Keypoint text descriptions
· · · · · · ·
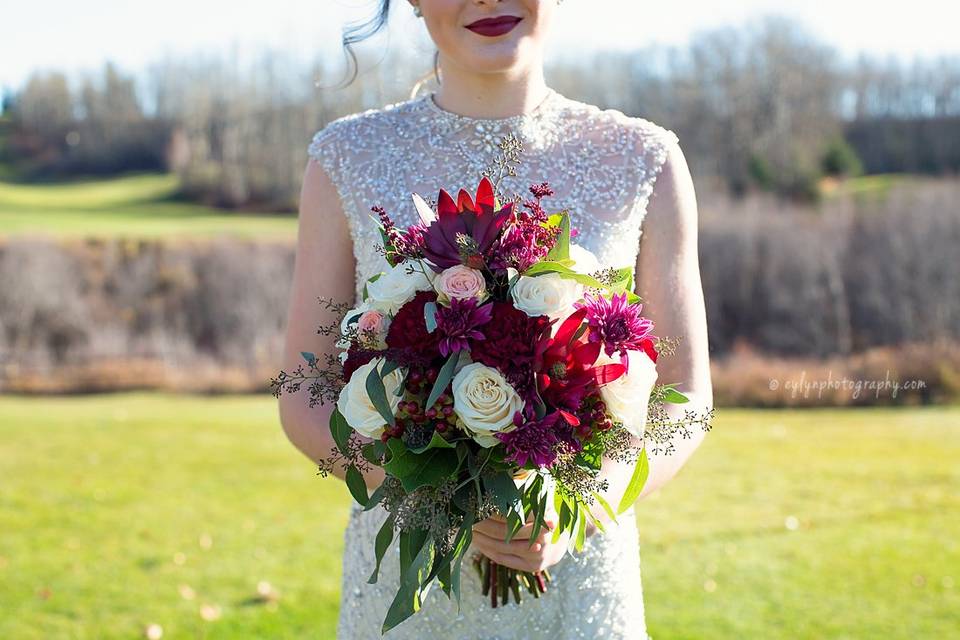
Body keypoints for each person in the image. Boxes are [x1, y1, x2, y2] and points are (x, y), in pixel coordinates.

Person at [278, 1, 713, 637]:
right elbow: (307, 395)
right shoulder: (346, 159)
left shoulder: (643, 159)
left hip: (581, 589)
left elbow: (686, 397)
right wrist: (433, 487)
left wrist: (580, 504)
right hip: (407, 596)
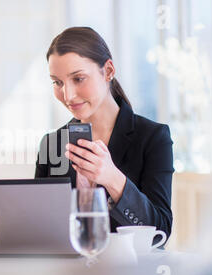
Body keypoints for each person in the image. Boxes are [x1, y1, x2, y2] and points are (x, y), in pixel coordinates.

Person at [35, 27, 174, 241]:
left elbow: (160, 233)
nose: (68, 95)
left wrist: (113, 179)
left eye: (78, 78)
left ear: (108, 71)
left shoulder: (153, 138)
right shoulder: (52, 144)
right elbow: (40, 230)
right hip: (69, 273)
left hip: (130, 272)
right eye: (57, 82)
· · · · · · ·
> [What the exercise asks]:
Give again, word for word, only the lines from the line containing "left elbow: (686, 397)" through the last line above, both included; leave the pictures out.

> [Written solution]:
left elbow: (686, 397)
right wrist: (433, 487)
left wrist: (580, 504)
right hip: (407, 596)
Body keypoints for each person in the image. Boxes are [x1, y1, x2, y2] and points are (x, y), in pixel coordinates.

Person at [35, 27, 174, 241]:
left elbow: (160, 233)
nose: (68, 95)
left wrist: (113, 179)
left eye: (78, 78)
left ear: (108, 71)
left shoulder: (153, 138)
right shoulder: (52, 144)
right elbow: (40, 230)
right hip: (69, 273)
left hip: (130, 272)
right eye: (57, 82)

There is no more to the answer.